Student angst over the current president and identity politics of race and gender is spilling over into the broader culture. Former presidential candidate Howard Dean tweeted that “Hate speech is not protected by the first amendment,” referring to Ann Coulter’s upcoming event at UC Berkeley. He was soundly trounced on Twitter and corrected by Politifact, which cited the First Amendment, Supreme Court decisions, and law professor Michael Herz of Cardozo Law, who stated that “‘hate speech’ is constitutionally protected in the United States.”  Nevertheless, when two men were killed after they confronted a man screaming anti-Muslim slurs in Portland, Oregon, the mayor Ted Wheeler echoed Mr. Dean and declared, “hate speech is not protected by the First Amendment.” In addition, Wheeler wanted what he termed “alt-right demonstrations” in his city to be blocked, and he went on Facebook to call on federal officials to revoke a permit for a “Trump Free Speech Rally” scheduled for June 4 at the downtown federal plaza in Portland. He also requested that the organizers cancel another planned rally, a “March Against Sharia,” that was scheduled for June 10, but had not yet been given a permit.

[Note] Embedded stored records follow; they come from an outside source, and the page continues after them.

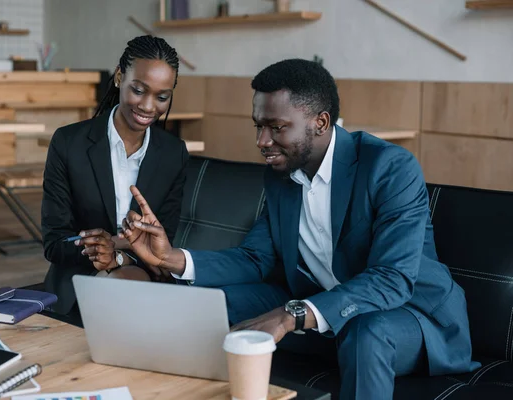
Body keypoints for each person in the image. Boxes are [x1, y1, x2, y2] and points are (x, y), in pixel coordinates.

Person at [117, 59, 480, 399]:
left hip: (412, 317)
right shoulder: (280, 177)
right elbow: (255, 258)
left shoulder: (389, 167)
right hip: (320, 306)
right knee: (212, 305)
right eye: (259, 126)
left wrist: (290, 315)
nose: (262, 141)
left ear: (320, 123)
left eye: (276, 128)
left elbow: (392, 279)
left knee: (366, 331)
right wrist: (170, 258)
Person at [41, 35, 189, 316]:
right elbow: (54, 242)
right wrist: (98, 249)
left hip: (142, 279)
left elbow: (165, 241)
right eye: (138, 90)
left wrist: (117, 253)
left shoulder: (174, 153)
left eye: (161, 97)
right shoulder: (69, 143)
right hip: (76, 284)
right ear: (120, 77)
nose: (148, 106)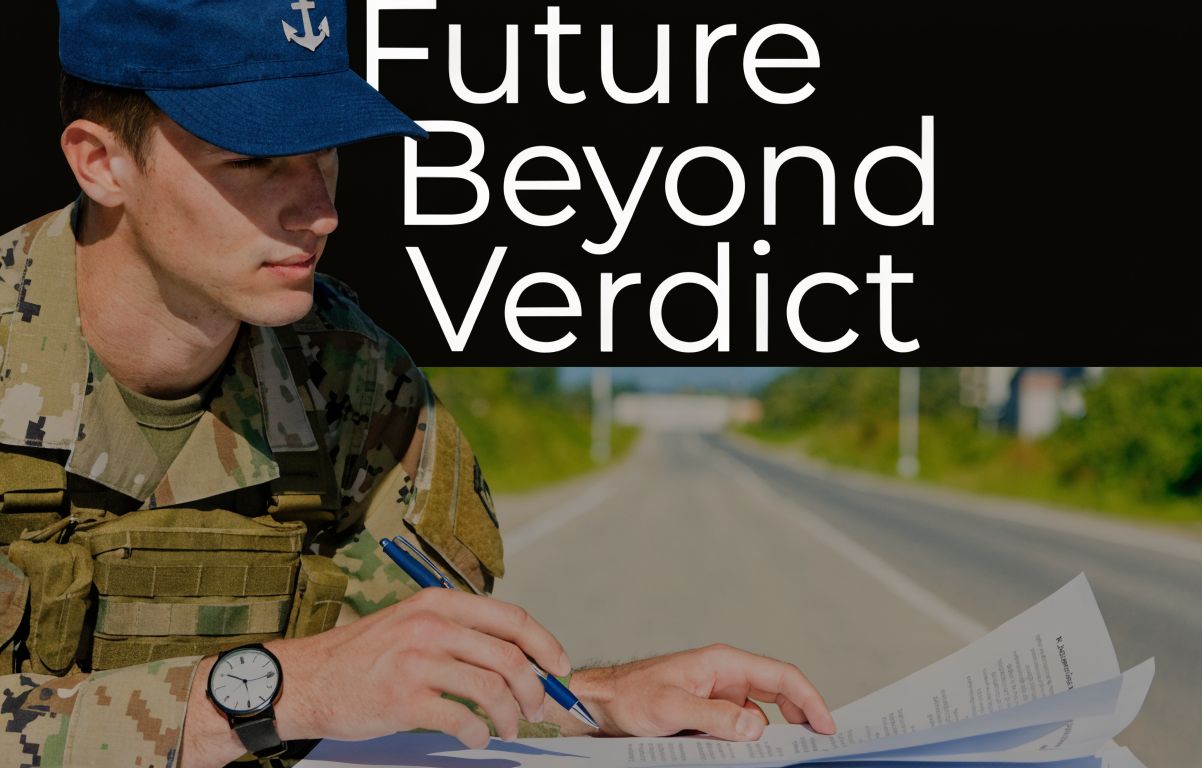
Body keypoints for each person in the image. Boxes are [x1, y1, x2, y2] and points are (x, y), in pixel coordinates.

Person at [0, 2, 835, 766]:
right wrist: (269, 694)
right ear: (101, 164)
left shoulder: (354, 378)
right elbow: (318, 686)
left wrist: (596, 704)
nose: (318, 211)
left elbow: (394, 688)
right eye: (253, 159)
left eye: (324, 151)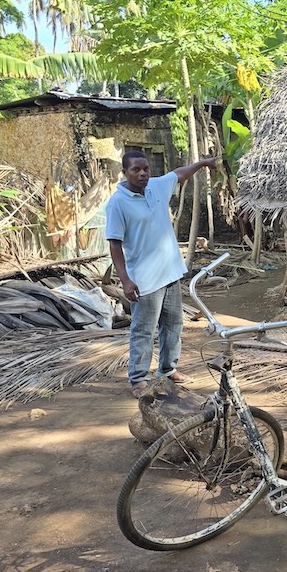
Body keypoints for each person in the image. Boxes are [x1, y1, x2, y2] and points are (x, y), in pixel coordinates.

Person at [105, 150, 218, 398]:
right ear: (124, 172)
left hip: (170, 273)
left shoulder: (157, 186)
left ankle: (168, 370)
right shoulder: (117, 203)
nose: (143, 173)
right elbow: (114, 244)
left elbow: (179, 174)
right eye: (136, 169)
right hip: (144, 279)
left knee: (173, 325)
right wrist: (125, 280)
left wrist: (204, 163)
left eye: (145, 168)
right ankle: (138, 379)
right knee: (144, 330)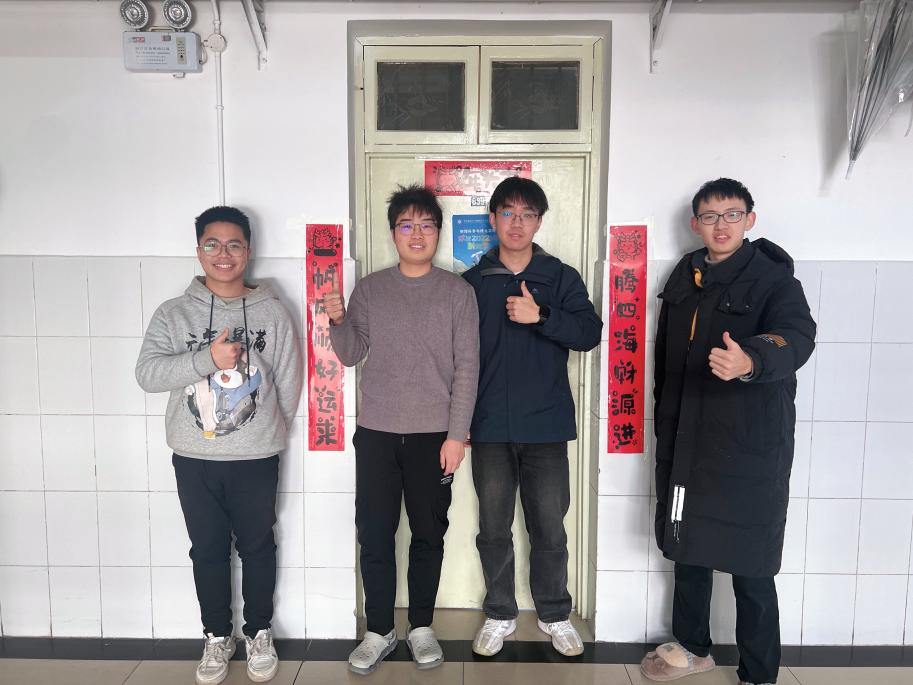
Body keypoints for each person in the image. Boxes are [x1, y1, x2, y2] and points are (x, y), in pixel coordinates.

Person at [641, 178, 816, 685]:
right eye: (710, 216)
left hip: (749, 447)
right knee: (687, 549)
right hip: (687, 440)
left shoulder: (773, 280)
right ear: (695, 223)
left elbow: (797, 337)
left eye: (732, 214)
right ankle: (693, 647)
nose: (721, 225)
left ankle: (759, 672)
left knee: (752, 563)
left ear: (749, 220)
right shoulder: (686, 275)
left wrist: (751, 360)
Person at [136, 206, 302, 685]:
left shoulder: (273, 312)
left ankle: (259, 633)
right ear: (199, 250)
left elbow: (289, 382)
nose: (223, 254)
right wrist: (206, 358)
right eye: (212, 244)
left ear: (248, 250)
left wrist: (265, 429)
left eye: (234, 244)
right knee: (207, 549)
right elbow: (147, 374)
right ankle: (216, 636)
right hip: (194, 457)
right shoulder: (173, 313)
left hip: (255, 456)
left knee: (258, 546)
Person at [325, 184, 479, 675]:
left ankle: (421, 627)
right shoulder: (371, 289)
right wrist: (337, 320)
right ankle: (378, 630)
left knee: (429, 533)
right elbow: (352, 353)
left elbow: (467, 368)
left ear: (438, 232)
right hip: (377, 432)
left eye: (426, 225)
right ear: (393, 233)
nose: (417, 234)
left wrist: (456, 435)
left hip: (435, 436)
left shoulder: (458, 293)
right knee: (375, 533)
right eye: (407, 225)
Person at [462, 176, 602, 658]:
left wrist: (541, 315)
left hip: (545, 427)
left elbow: (589, 333)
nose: (516, 223)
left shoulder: (559, 277)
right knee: (493, 528)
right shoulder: (473, 282)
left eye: (526, 214)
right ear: (493, 219)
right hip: (489, 427)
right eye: (507, 213)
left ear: (539, 221)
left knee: (549, 527)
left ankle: (555, 613)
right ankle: (500, 612)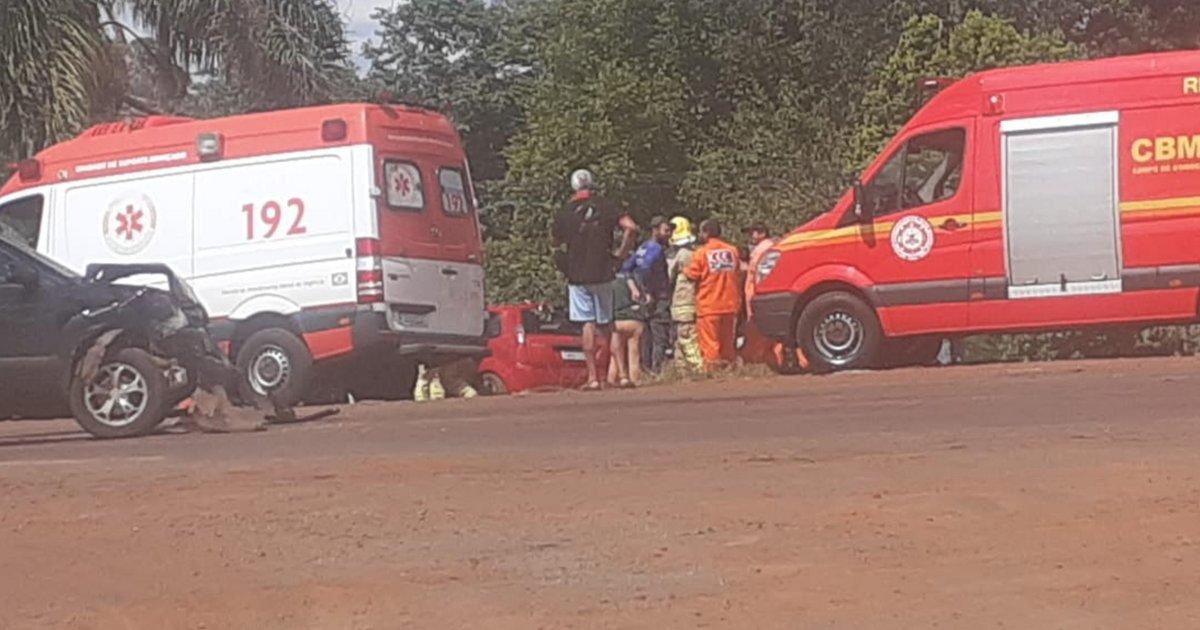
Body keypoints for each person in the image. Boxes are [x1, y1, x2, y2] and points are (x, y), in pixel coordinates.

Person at [552, 169, 638, 391]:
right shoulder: (606, 205)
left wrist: (566, 263)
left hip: (577, 276)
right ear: (592, 184)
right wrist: (621, 255)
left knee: (587, 324)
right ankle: (623, 375)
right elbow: (630, 227)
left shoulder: (564, 212)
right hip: (603, 270)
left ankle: (593, 378)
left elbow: (554, 244)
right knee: (608, 324)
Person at [685, 219, 743, 371]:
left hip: (709, 305)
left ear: (705, 233)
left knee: (711, 343)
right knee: (727, 342)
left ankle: (713, 372)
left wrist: (682, 270)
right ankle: (729, 369)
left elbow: (692, 275)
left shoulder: (701, 253)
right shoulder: (732, 251)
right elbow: (738, 273)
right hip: (730, 304)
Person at [622, 216, 674, 373]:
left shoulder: (642, 248)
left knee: (647, 336)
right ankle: (656, 371)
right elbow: (645, 270)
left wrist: (635, 289)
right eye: (666, 230)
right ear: (655, 230)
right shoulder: (655, 249)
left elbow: (626, 268)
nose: (669, 234)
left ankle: (646, 369)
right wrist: (648, 291)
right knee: (659, 335)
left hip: (649, 299)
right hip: (659, 298)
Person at [668, 216, 703, 374]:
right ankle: (681, 370)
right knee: (680, 340)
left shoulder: (681, 254)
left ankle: (699, 369)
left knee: (686, 337)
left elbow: (669, 275)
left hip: (683, 303)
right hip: (692, 301)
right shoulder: (697, 252)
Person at [741, 223, 778, 366]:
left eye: (753, 233)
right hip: (759, 297)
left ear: (762, 233)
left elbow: (758, 275)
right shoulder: (770, 247)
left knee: (758, 333)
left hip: (757, 298)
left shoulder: (763, 249)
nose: (750, 236)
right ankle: (773, 362)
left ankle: (755, 362)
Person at [607, 271, 647, 388]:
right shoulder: (633, 278)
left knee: (615, 355)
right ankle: (635, 380)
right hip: (634, 320)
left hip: (616, 320)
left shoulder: (608, 281)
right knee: (634, 354)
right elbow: (644, 298)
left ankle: (612, 381)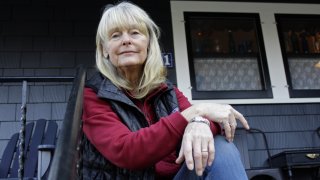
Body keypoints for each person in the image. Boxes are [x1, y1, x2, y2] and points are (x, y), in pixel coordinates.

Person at [81, 1, 250, 180]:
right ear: (105, 50)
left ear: (148, 44)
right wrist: (197, 111)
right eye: (115, 36)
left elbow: (207, 122)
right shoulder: (93, 95)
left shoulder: (166, 90)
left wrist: (200, 121)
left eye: (135, 33)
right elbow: (126, 150)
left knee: (221, 147)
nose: (126, 40)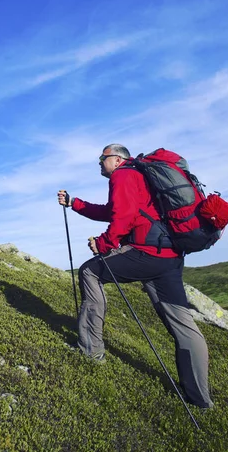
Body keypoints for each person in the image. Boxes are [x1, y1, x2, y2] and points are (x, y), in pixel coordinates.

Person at [57, 143, 213, 408]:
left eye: (101, 159)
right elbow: (112, 210)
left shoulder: (123, 175)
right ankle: (200, 397)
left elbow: (124, 216)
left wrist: (104, 244)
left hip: (147, 253)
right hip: (169, 256)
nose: (99, 163)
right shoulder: (140, 176)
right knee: (181, 321)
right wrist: (75, 204)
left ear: (116, 160)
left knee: (89, 272)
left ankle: (91, 351)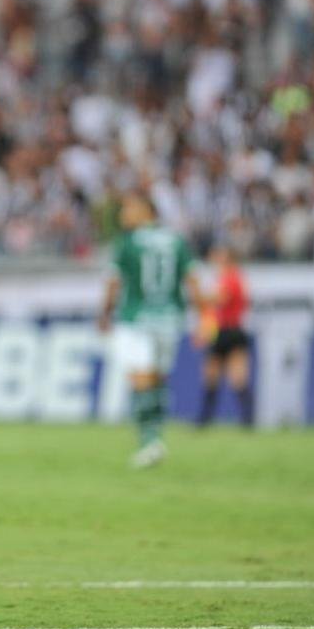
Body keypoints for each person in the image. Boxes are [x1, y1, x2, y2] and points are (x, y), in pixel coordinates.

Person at [99, 192, 201, 469]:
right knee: (157, 379)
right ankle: (155, 437)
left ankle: (149, 439)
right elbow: (192, 280)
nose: (123, 215)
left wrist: (104, 314)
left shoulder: (128, 243)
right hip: (170, 318)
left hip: (137, 318)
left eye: (129, 208)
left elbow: (114, 282)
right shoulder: (176, 241)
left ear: (146, 211)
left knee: (141, 378)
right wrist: (203, 316)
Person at [197, 245, 253, 427]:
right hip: (222, 331)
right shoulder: (226, 278)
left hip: (230, 331)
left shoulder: (231, 278)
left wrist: (198, 296)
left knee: (237, 377)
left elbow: (220, 299)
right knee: (211, 376)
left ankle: (247, 419)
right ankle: (205, 418)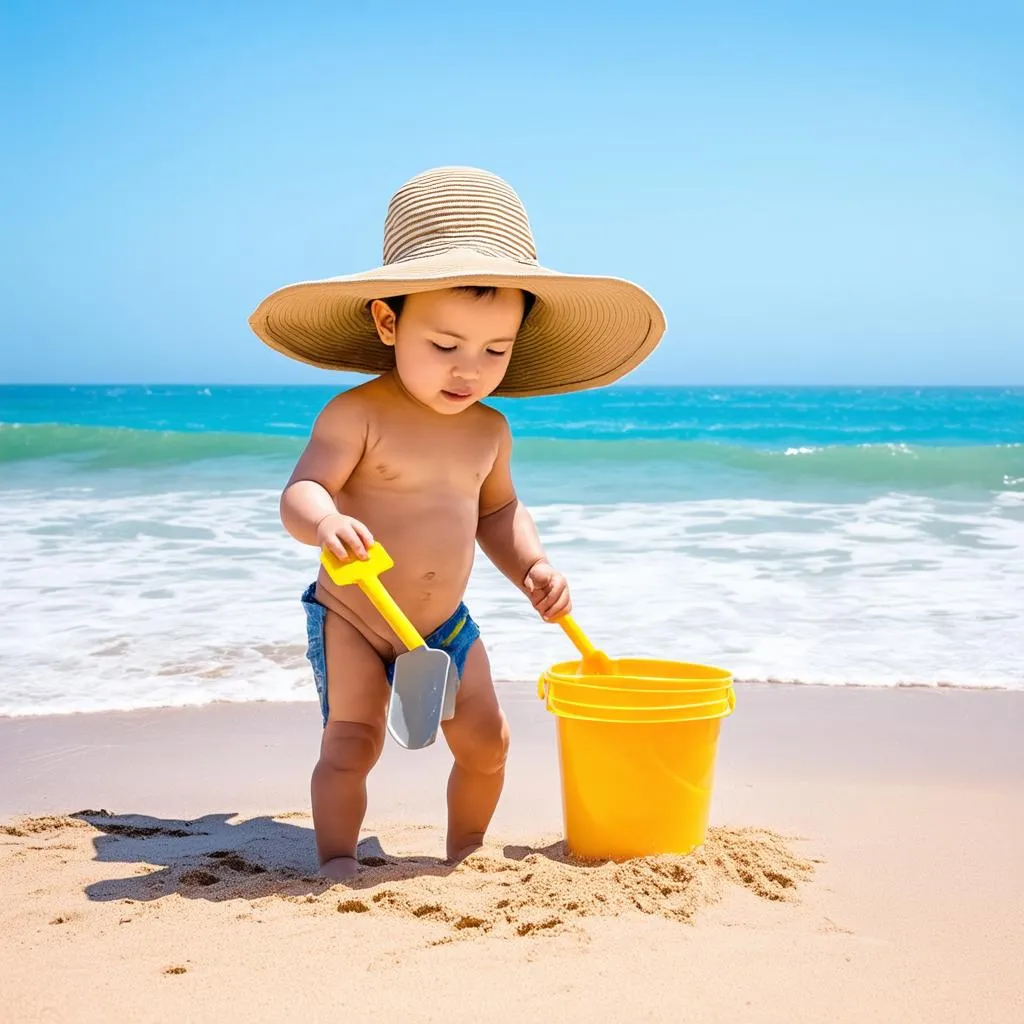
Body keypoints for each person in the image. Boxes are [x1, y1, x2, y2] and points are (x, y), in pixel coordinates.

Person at [248, 166, 665, 880]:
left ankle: (465, 852)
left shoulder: (489, 431)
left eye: (494, 351)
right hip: (356, 613)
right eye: (445, 347)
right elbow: (302, 490)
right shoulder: (358, 414)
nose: (468, 370)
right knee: (352, 743)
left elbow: (498, 512)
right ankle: (339, 859)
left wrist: (532, 564)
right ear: (388, 321)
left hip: (445, 623)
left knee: (488, 741)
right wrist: (324, 524)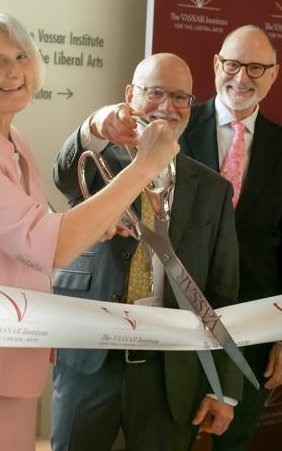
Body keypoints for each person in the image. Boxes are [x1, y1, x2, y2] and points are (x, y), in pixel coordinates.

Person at [0, 7, 179, 451]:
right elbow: (47, 244)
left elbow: (25, 241)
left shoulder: (12, 142)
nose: (14, 70)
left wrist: (95, 226)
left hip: (11, 359)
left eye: (20, 56)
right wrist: (144, 166)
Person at [51, 53, 242, 451]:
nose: (166, 107)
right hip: (89, 364)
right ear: (129, 95)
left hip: (169, 376)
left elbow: (223, 292)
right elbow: (63, 175)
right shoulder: (95, 162)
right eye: (155, 92)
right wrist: (91, 128)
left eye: (180, 97)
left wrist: (224, 387)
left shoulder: (212, 190)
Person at [179, 24, 282, 451]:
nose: (242, 78)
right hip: (177, 325)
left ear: (274, 75)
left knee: (235, 445)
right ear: (215, 65)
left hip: (254, 334)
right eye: (233, 64)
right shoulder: (176, 129)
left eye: (256, 67)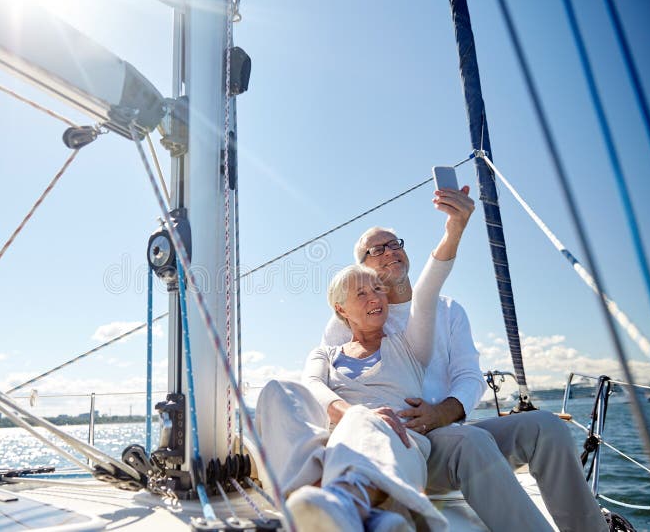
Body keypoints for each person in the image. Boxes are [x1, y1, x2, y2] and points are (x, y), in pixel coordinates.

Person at [321, 189, 607, 531]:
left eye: (395, 243)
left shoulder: (448, 310)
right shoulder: (347, 323)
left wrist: (441, 412)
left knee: (548, 428)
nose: (390, 251)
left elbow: (469, 377)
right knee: (471, 441)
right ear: (361, 267)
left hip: (454, 431)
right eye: (377, 249)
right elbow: (327, 380)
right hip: (408, 442)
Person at [257, 188, 471, 532]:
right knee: (276, 391)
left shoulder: (410, 344)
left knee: (359, 424)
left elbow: (429, 288)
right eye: (362, 293)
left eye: (378, 290)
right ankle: (356, 514)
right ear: (341, 309)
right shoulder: (324, 354)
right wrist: (352, 412)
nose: (375, 297)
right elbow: (311, 384)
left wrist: (453, 231)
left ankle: (339, 503)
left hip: (400, 443)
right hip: (348, 438)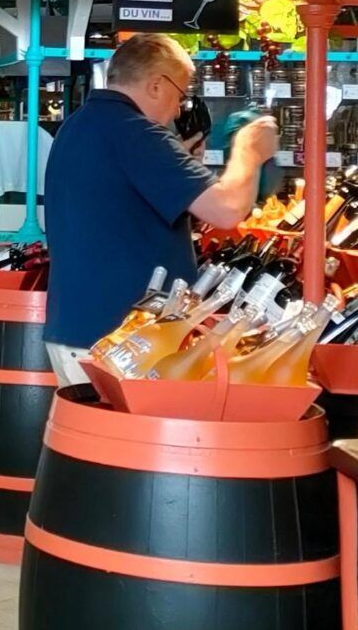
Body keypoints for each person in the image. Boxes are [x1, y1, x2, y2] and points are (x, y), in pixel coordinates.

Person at [43, 32, 279, 382]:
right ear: (156, 85)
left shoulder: (81, 124)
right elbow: (227, 211)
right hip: (122, 340)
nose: (176, 109)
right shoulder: (138, 134)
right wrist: (248, 151)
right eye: (179, 96)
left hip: (80, 329)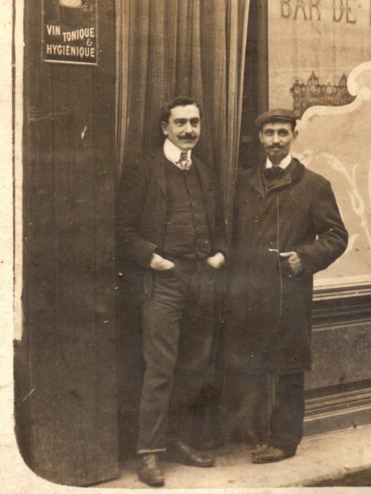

In its report on the Portland incident, the Washington Post cited the Southern Poverty Law Center’s description of Jeremy Christian, the man who was charged in the incident, as “someone who holds racist and extremist beliefs.” The article stated, “According to the hate watch group, Christian [the alleged killer] was seen at an earlier free-speech rally held by the same organizers. A photo shows him giving the Nazi salute.” A different report indicated that Christian had in the past denounced both Christianity and Judaism and supported Bernie Sanders and Jill Stein in the 2016 election.

A cardinal belief of Christianity is that “God is love.” He expressed His love for the world by giving His only Son to die for sinners so that those who would believe in Him would not be condemned for their sins, but could receive the gift of eternal life.  As Christians, we think of the Bible as God’s “love letter” to us

Yet, the Bible also speaks of “hate,” especially in the context of relationships. Early on we read of the problems in Jacob’s family because of hate. We read in Genesis that “Esau hated Jacob,” and because the Lord saw that Leah “was hated,” He gave her children. Joseph’s brother hated him “and could not speak peacefully to him.” Later, they feared he would reciprocate and pay them back for their hatred.

But God instructed His people not to reciprocate hate for hate. He told the children of Israel, “You shall be holy, for I the LORD your God am holy,” (Lev. 19:2). Hate and holiness cannot abide in the same heart. Therefore God said, “You shall not hate your brother in your heart, but you shall reason frankly with your neighbor, lest you incur sin because of him. You shall not take vengeance or bear a grudge against the sons of your own people, but you shall love your neighbor as yourself: I am the LORD” (Lev. 19:17-18).

Clearly as children of God, we cannot harbor hate in our hearts toward others, even those who would take away our right of free speech and silence us for holding to Biblical positions on moral issues. Those who accuse Christians of “hate speech” may be profiting financially and even in the court of public opinion for a time, but God is the ultimate judge of our speech. Therefore, let us heed Paul’s exhortation to Titus and be careful to use “sound speech that cannot be condemned, so that an opponent may be put to shame, having nothing evil to say about us” (Titus 2:8).